- **Short task**
Revise the listing below by replacing "locality" with "collection site", leaving every other line unchanged, and omit the pictures from your answer.

- **Data extract**
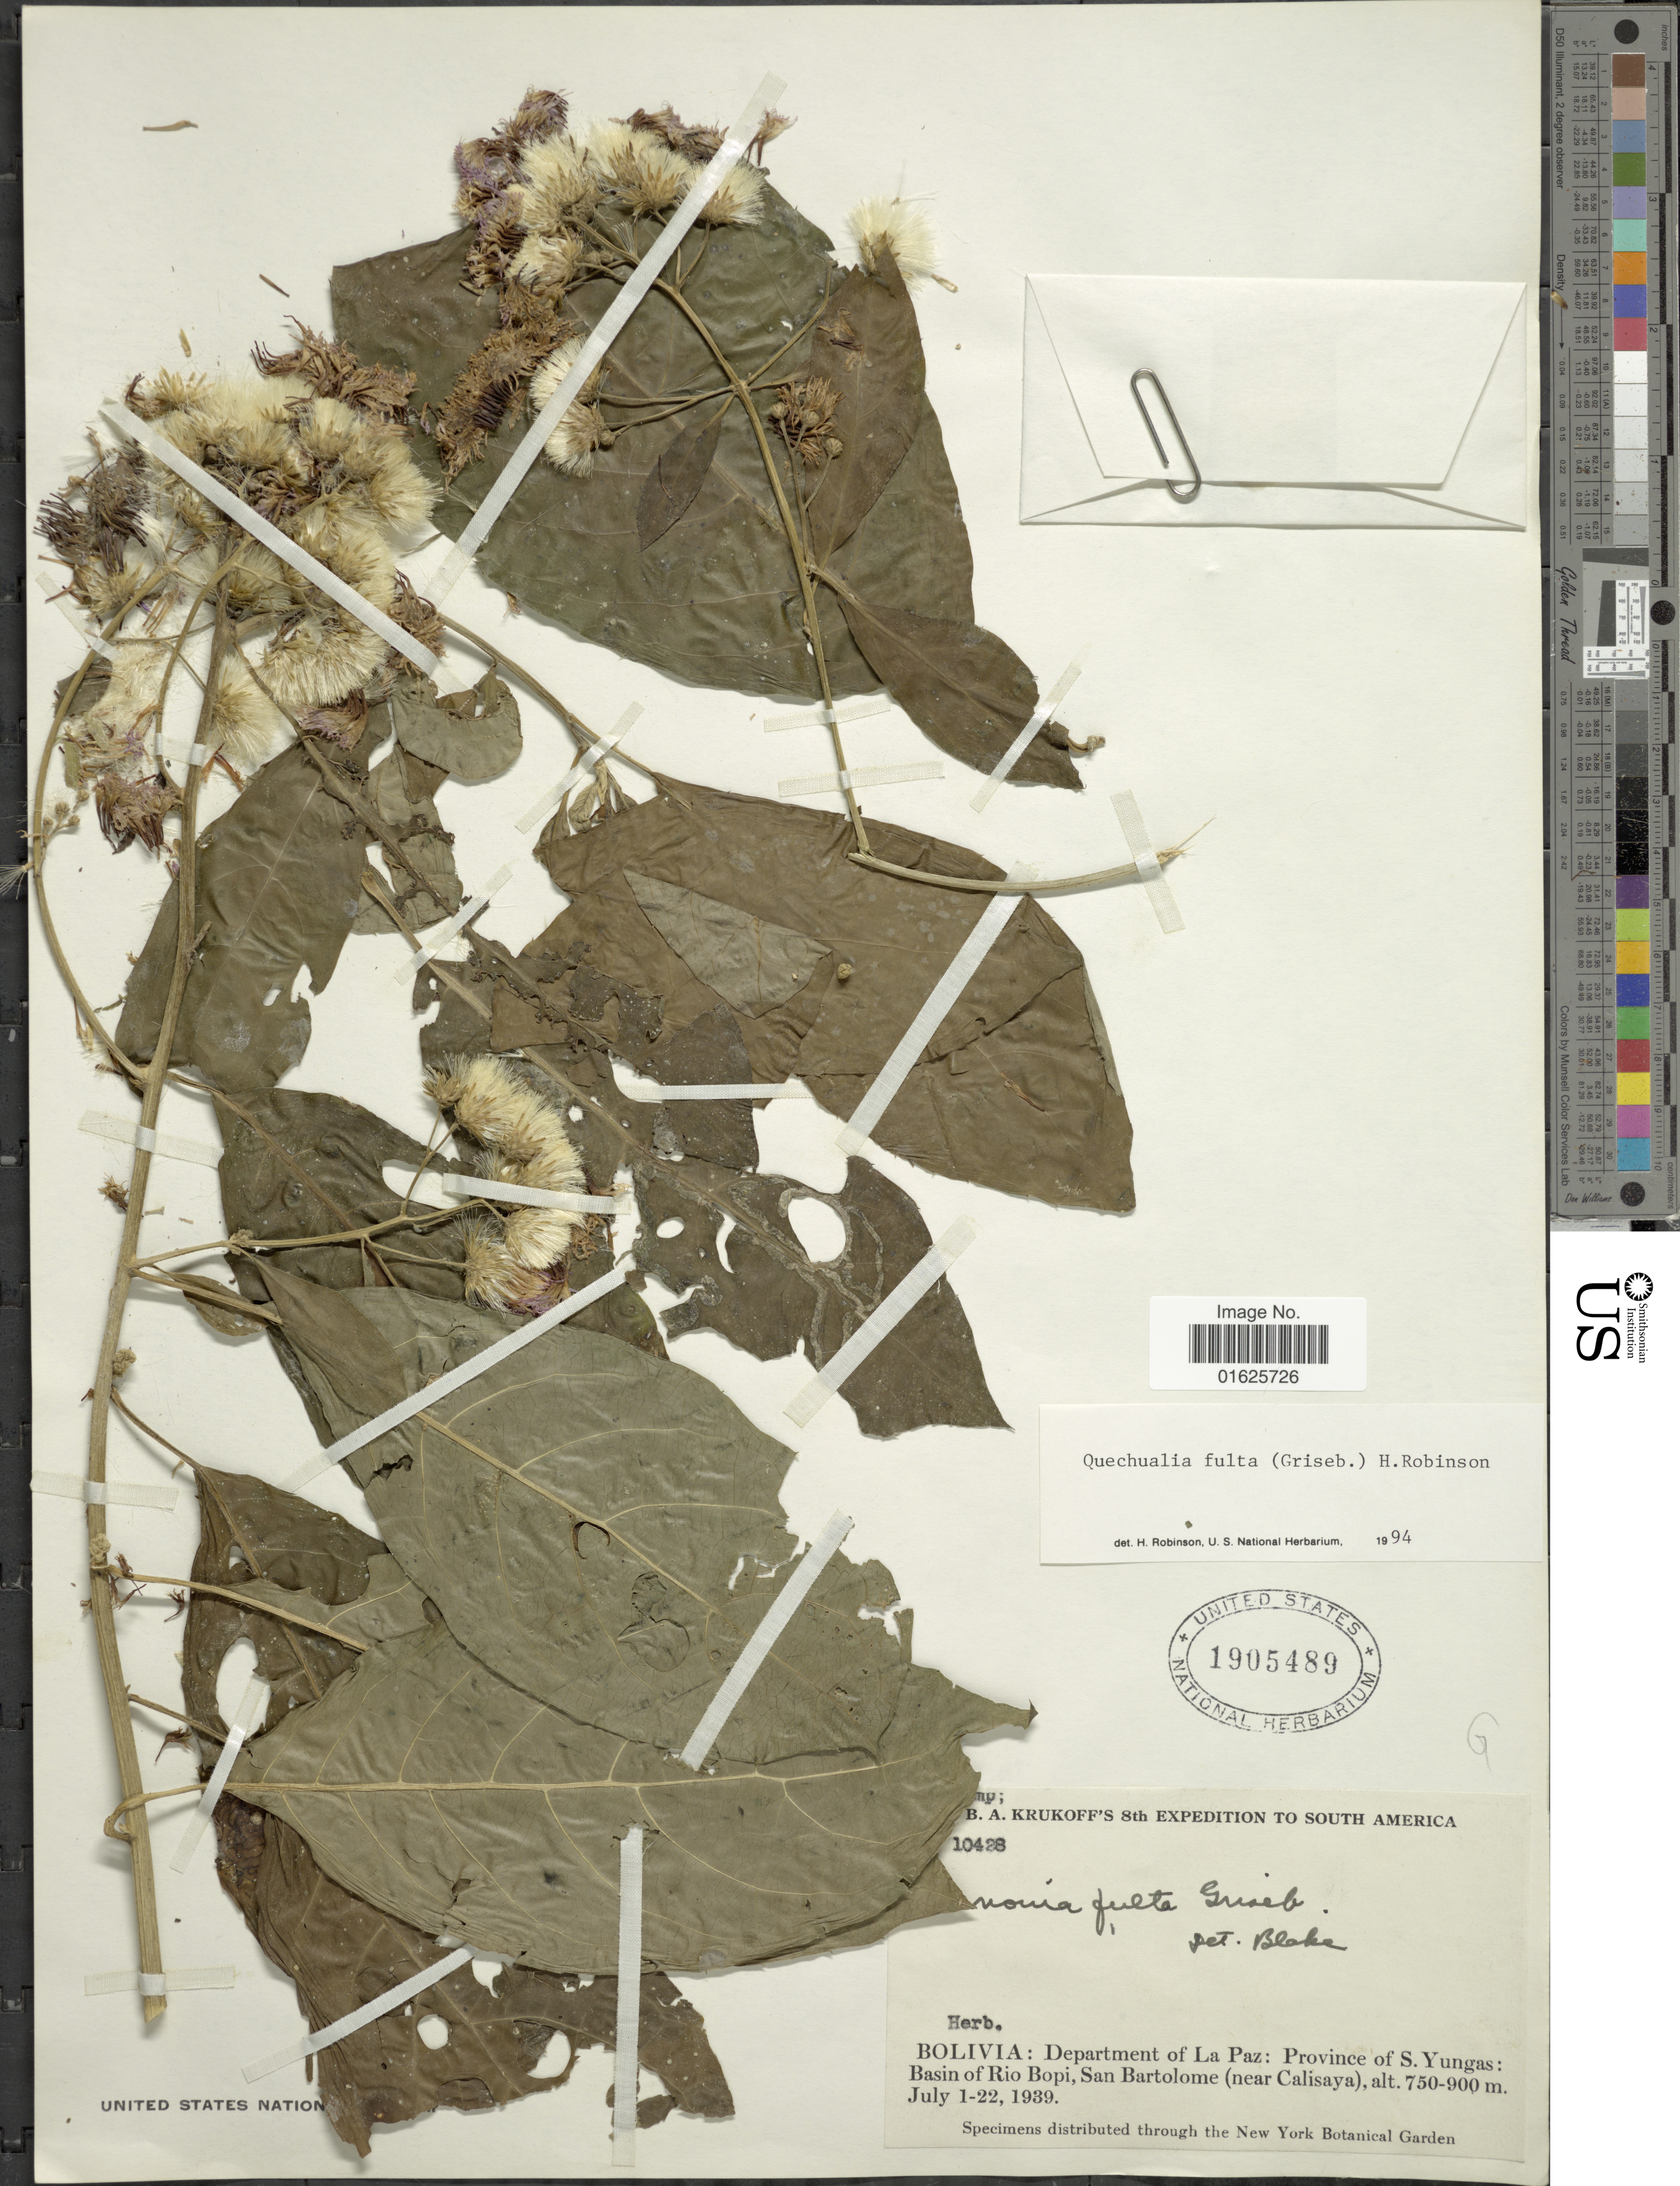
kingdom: Plantae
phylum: Tracheophyta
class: Magnoliopsida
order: Asterales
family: Asteraceae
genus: Quechualia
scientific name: Quechualia fulta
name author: (Griseb.) H. Rob.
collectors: B. A. Krukoff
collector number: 10428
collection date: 1939-07-01/1939-07-22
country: Bolivia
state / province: La Paz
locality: Department of La Paz: Province of S. Yungas: Basin of Rio Bopi, San Bartolome (near Calisaya)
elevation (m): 750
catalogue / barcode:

- **Result of the task**
kingdom: Plantae
phylum: Tracheophyta
class: Magnoliopsida
order: Asterales
family: Asteraceae
genus: Quechualia
scientific name: Quechualia fulta
name author: (Griseb.) H. Rob.
collectors: B. A. Krukoff
collector number: 10428
collection date: 1939-07-01/1939-07-22
country: Bolivia
state / province: La Paz
collection site: Department of La Paz: Province of S. Yungas: Basin of Rio Bopi, San Bartolome (near Calisaya)
elevation (m): 750
catalogue / barcode:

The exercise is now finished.